A trabalhadora foi contratada em janeiro de 2025 por uma empresa terceirizada para atuar nas dependências da secretaria. No processo, ela relatou que era chamada pelo nome social por colegas de trabalho, mas que o então diretor social da Semsa se recusava a tratá-la desta forma.
Segundo a ação, durante uma reunião, o diretor mencionou o nome de todos os funcionários, menos o dela. Em outras ocasiões, teria se referido à trabalhadora como 'varão'.
Testemunhas ouvidas no processo confirmaram que o gestor deixou de usar o nome social da funcionária e que a chamou pelo termo masculino ao menos duas vezes.
Na sentença, a magistrada destacou que respeitar a identidade de gênero é um direito fundamental e que o uso deliberado de termos incompatíveis com a identidade da pessoa configura desrespeito e violência simbólica.
"Chamar uma pessoa transexual de 'varão' não é apenas um erro de linguagem, é um ato de desrespeito. Esse tipo de termo ignora deliberadamente a identidade de gênero da pessoa, invalida quem ela é e reforça uma lógica de exclusão que já causa dor e violência diariamente", complementou.
A profissional também alegou que, após o encerramento do contrato, ocorrido em 29 de março do mesmo ano, outros funcionários foram recontratados, menos ela. No entanto, a juíza concluiu que não houve provas suficientes de que a demissão tenha ocorrido por discriminação.

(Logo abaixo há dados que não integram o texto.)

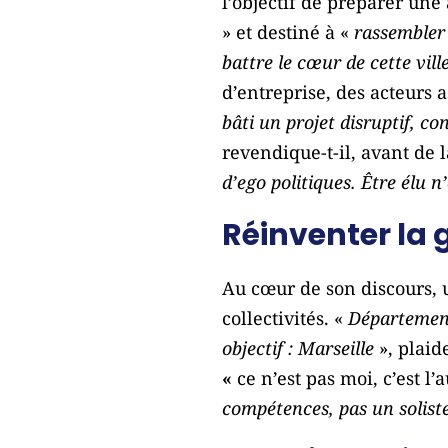
l’objectif de préparer une
» et destiné à «
rassembler 
battre le cœur de cette vill
d’entreprise, des acteurs as
bâti un projet disruptif, co
revendique-t-il, avant de 
d’ego politiques. Être élu n
Réinventer la
Au cœur de son discours, u
collectivités. «
Département,
objectif : Marseille
», plaide
«
ce n’est pas moi, c’est l’
compétences, pas un solist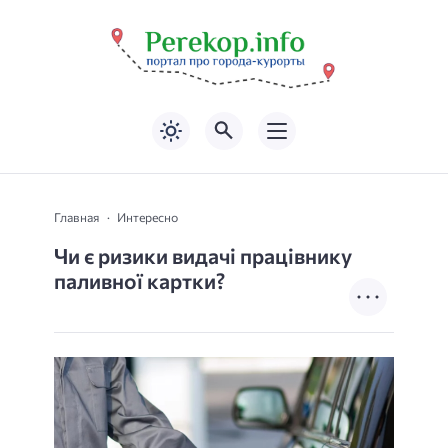
Главная
Интересно
Чи є ризики видачі працівнику
паливної картки?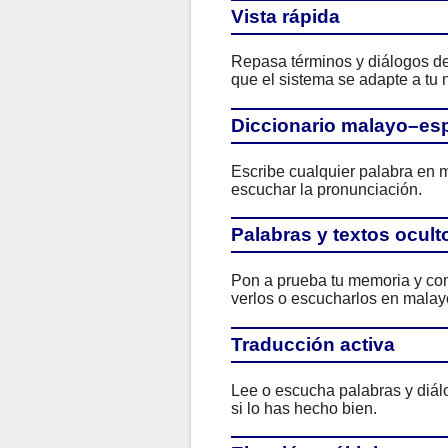
Vista rápida
Repasa términos y diálogos de 
que el sistema se adapte a tu n
Diccionario malayo–es
Escribe cualquier palabra en m
escuchar la pronunciación.
Palabras y textos ocult
Pon a prueba tu memoria y com
verlos o escucharlos en malayo
Traducción activa
Lee o escucha palabras y diál
si lo has hecho bien.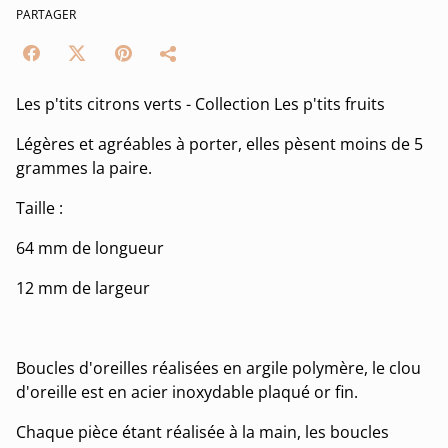
PARTAGER
Les p'tits citrons verts - Collection Les p'tits fruits
Légères et agréables à porter, elles pèsent moins de 5
grammes la paire.
Taille :
64 mm de longueur
12 mm de largeur
Boucles d'oreilles réalisées en argile polymère, le clou
d'oreille est en acier inoxydable plaqué or fin.
Chaque pièce étant réalisée à la main, les boucles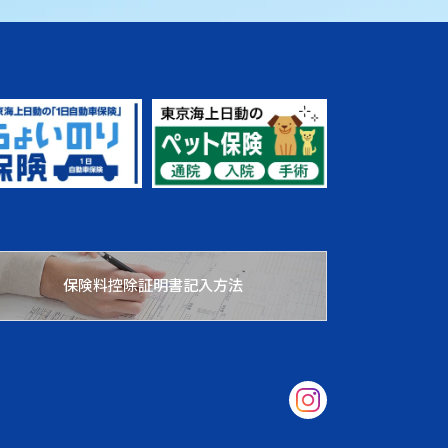
保険料控除証明書記入方法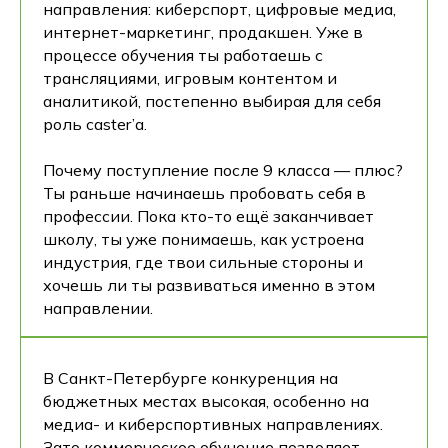
направления: киберспорт, цифровые медиа,
интернет-маркетинг, продакшен. Уже в
процессе обучения ты работаешь с
трансляциями, игровым контентом и
аналитикой, постепенно выбирая для себя
роль caster’а.
Почему поступление после 9 класса — плюс?
Ты раньше начинаешь пробовать себя в
профессии. Пока кто-то ещё заканчивает
школу, ты уже понимаешь, как устроена
индустрия, где твои сильные стороны и
хочешь ли ты развиваться именно в этом
направлении.
В Санкт-Петербурге конкуренция на
бюджетных местах высокая, особенно на
медиа- и киберспортивных направлениях.
Зато коммерческое обучение позволяет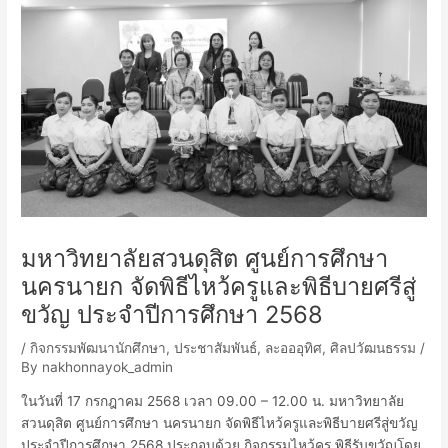
มหาวิทยาลัยสวนดุสิต ศูนย์การศึกษา
นครนายก จัดพิธีไหว้ครูและพิธีบายศรีสู่
ขวัญ ประจำปีการศึกษา 2568
/
กิจกรรมพัฒนานักศึกษา
,
ประชาสัมพันธ์
,
ละอออุทิศ
,
ศิลปวัฒนธรรม
/
By
nakhonnayok_admin
ในวันที่ 17 กรกฎาคม 2568 เวลา 09.00 – 12.00 น. มหาวิทยาลัย
สวนดุสิต ศูนย์การศึกษา นครนายก จัดพิธีไหว้ครูและพิธีบายศรีสู่ขวัญ
ประจำปีการศึกษา 2568 ประกอบด้วย กิจกรรมไหว้ครู พิธีรับขวัญโดย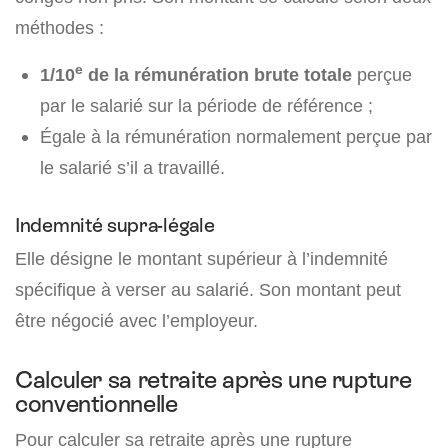
méthodes :
e
1/10
de la rémunération brute totale
perçue
par le salarié sur la période de référence ;
Égale à la rémunération normalement perçue par
le salarié s’il a travaillé.
Indemnité supra-légale
Elle désigne le montant supérieur à l’indemnité
spécifique à verser au salarié. Son montant peut
être négocié avec l’employeur.
Calculer sa retraite après une rupture
conventionnelle
Pour calculer sa retraite après une rupture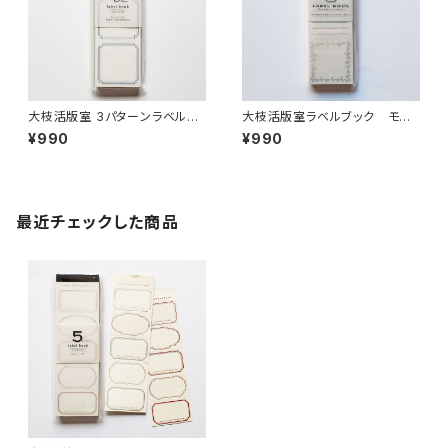
大枝活版室 3パターンラベルブ
大枝活版室ラベルブック モス
ック ブルー＆ブラック LB002
グリーン＆シルバー LB028
¥990
¥990
最近チェックした商品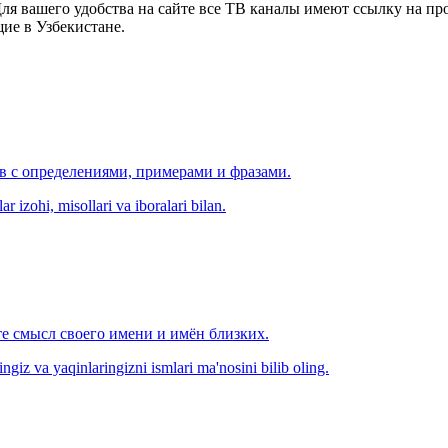
я вашего удобства на сайте все ТВ каналы имеют ссылку на просм
ие в Узбекистане.
ов с определениями, примерами и фразами.
r izohi, misollari va iboralari bilan.
е смысл своего имени и имён близких.
zingiz va yaqinlaringizni ismlari ma'nosini bilib oling.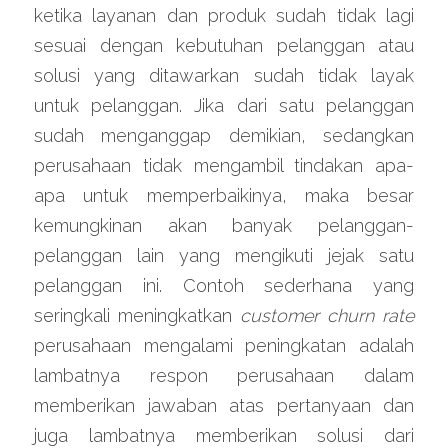
ketika layanan dan produk sudah tidak lagi 
sesuai dengan kebutuhan pelanggan atau 
solusi yang ditawarkan sudah tidak layak 
untuk pelanggan. Jika dari satu pelanggan 
sudah menganggap demikian, sedangkan 
perusahaan tidak mengambil tindakan apa-
apa untuk memperbaikinya, maka besar 
kemungkinan akan banyak pelanggan-
pelanggan lain yang mengikuti jejak satu 
pelanggan ini. Contoh sederhana yang 
seringkali meningkatkan 
customer churn rate
perusahaan mengalami peningkatan adalah 
lambatnya respon perusahaan dalam 
memberikan jawaban atas pertanyaan dan 
juga lambatnya memberikan solusi dari 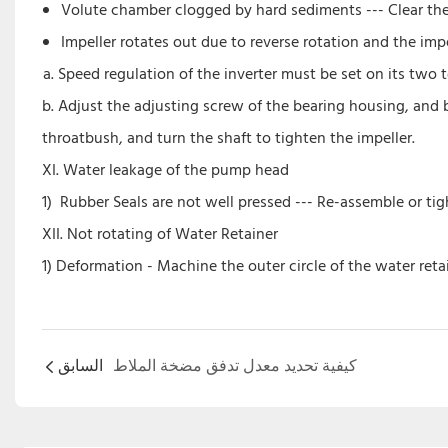
Volute chamber clogged by hard sediments --- Clear th
Impeller rotates out due to reverse rotation and the im
Speed regulation of the inverter must be set on its two t
b. Adjust the adjusting screw of the bearing housing, and
throatbush, and turn the shaft to tighten the impeller.
XI. Water leakage of the pump head
1) Rubber Seals are not well pressed --- Re-assemble or ti
XII. Not rotating of Water Retainer
1) Deformation - Machine the outer circle of the water reta
كيفية تحديد معدل تدفق مضخة الملاط
السابق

Apesar disso, o município de Rio Branco foi responsabilizado de forma solidária, junto à empresa terceirizada, por ser o tomador dos serviços e responsável por garantir um ambiente de trabalho seguro, inclusive do ponto de vista psicológico.
Além da indenização de R$ 45 mil, a decisão determina a expedição de ofício ao Ministério Público do Trabalho (MPT) para que o órgão avalie eventuais providências.